- Die US-Universität Harvard verlieh der deutschen Bundeskanzlerin am Donnerstag die Ehrendoktorwürde.
- Begründung: Merkels Amtszeit sei geprägt gewesen «von Pragmatismus und kluger Entschlossenheit».
- In ihrer Rede rechnet die deutsche Regierungschefin mit dem US-Präsidenten ab.
Rund 20'000 Absolventen und Angehörige, Professoren und Ehemalige feiern die unprätentiös auftretende Kanzlerin am Donnerstag wie einen Popstar. Geschlagene 31 Mal brandet bei Merkels 35-minütiger Ansprache Beifall auf, mehrfach erhebt sich das Publikum, um Merkel stehend Respekt zu zollen.
Besonders viel Beifall gibt es an jenen Stellen, in denen Merkel mit US-Präsident Donald Trump abrechnet.
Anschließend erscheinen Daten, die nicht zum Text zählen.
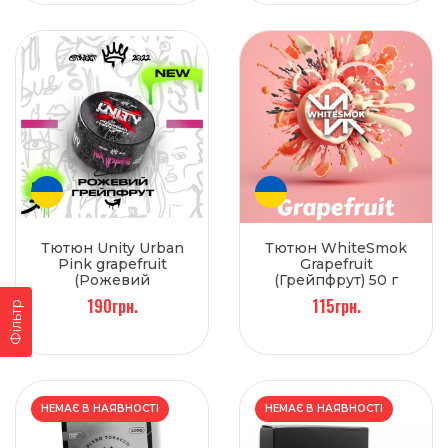
Тютюн Unity Urban
Тютюн WhiteSmok
Pink grapefruit
Grapefruit
(Рожевий
(Грейпфрут) 50 г
грейпфрут) 40 г
190грн.
115грн.
Фільтр
НЕМАЄ В НАЯВНОСТІ
НЕМАЄ В НАЯВНОСТІ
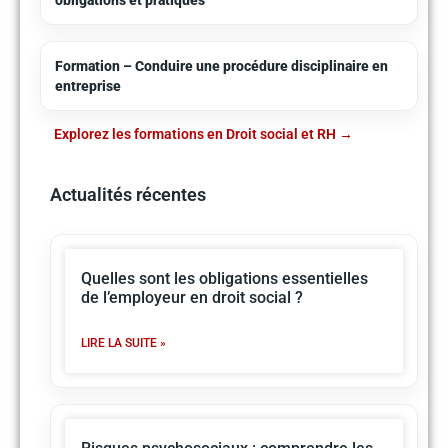
Formation – Conduire une procédure disciplinaire en
entreprise
Explorez les formations en Droit social et RH
Actualités récentes
Quelles sont les obligations essentielles
de l’employeur en droit social ?
LIRE LA SUITE »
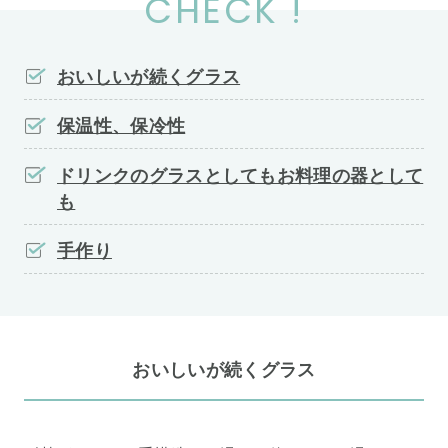
CHECK !
おいしいが続くグラス
保温性、保冷性
ドリンクのグラスとしてもお料理の器として
も
手作り
おいしいが続くグラス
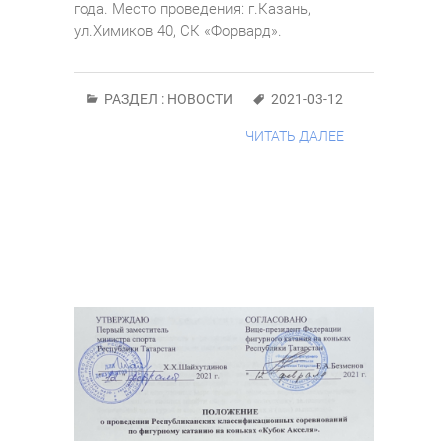
года. Место проведения: г.Казань,
ул.Химиков 40, СК «Форвард».
РАЗДЕЛ :
НОВОСТИ
2021-03-12
ЧИТАТЬ ДАЛЕЕ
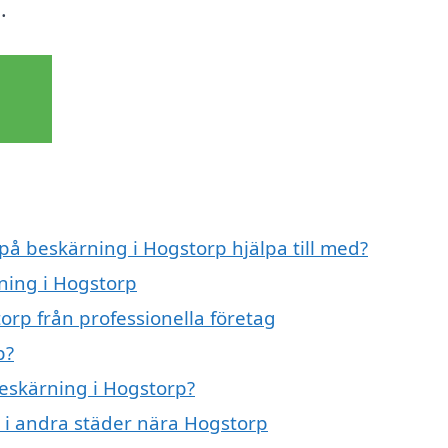
.
 på beskärning i Hogstorp hjälpa till med?
rning i Hogstorp
orp från professionella företag
p?
beskärning i Hogstorp?
g i andra städer nära Hogstorp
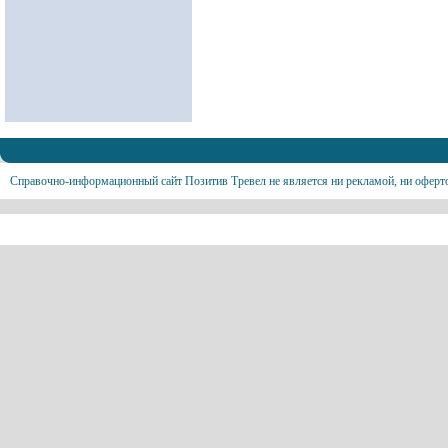
Справочно-информационный сайт Позитив Тревел не является ни рекламой, ни оферт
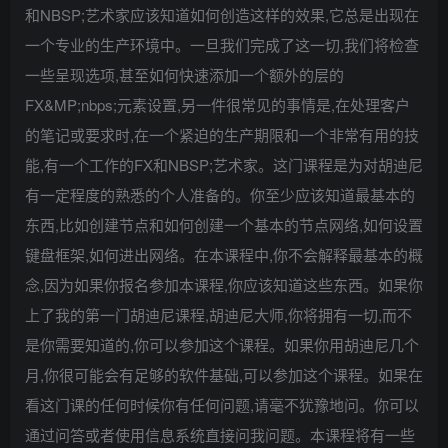
和NBSP;艺术家应该知道如何创造这样的效果,它总是出现在
一个专业的生产环境中。一旦我们完成了这一切,我们将检查
一些呈现选项,甚至如何快速添加一个额外的层的
FX&MP;nbps;元素设置,另一件很常见的事情是,在处理客户
的笔记或要求时,在一个紧迫的生产期限和一个非常有用的技
能,有一个工作的FX和NBSP;艺术家。这门课程是为对胡迪尼
有一定程度的熟悉的个人准备的。你至少应该知道最基本的
东西,比如创建节点和如何创建一个基本的节点网络,如何设置
键盘框架,如何进出网络。在本课程中,你不会解释最基本的概
念,因为如果你报名参加本课程,你应该知道这些东西。如果你
上了我的第一门胡迪尼课程,胡迪尼大师,你将拥有一切,而不
是你需要知道的,你可以参加这个课程。如果你用胡迪尼几个
月,你很可能会有足够的软件基础,可以参加这个课程。如果在
看这门课的任何时候你有任何问题,请毫不犹豫地问。你可以
通过问答或者使用信息系统直接问我问题。本课程将有一些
Merkel gelingt dabei das Kunststück, den Namen des US-Präsidenten kein einziges Mal zu erwähnen.
«Mehr multilateral statt unilateral handeln»
Jeder weiss, auf wen Merkel anspielt, wenn sie sagt: «Mehr denn je müssen wir multilateral statt unilateral handeln. Global statt national.» Der bekennende Nationalist Trump scheint dagegen mit seiner «America First»-Politik seit zweieinhalb Jahren daran zu arbeiten, die Nachkriegsordnung auf den Kopf und jahrzehntealte Bündnisse in Frage zu stellen.
«Protektionismus und Handelskonflikte gefährden den freien Welthandel und die Grundlagen unseres Wohlstandes», sagt Merkel – Trump hat zahlreiche Handelskonflikte vom Zaun gebrochen und droht mit Strafzöllen auf Autos aus der EU.
«Innehalten, schweigen, nachdenken, Pause machen»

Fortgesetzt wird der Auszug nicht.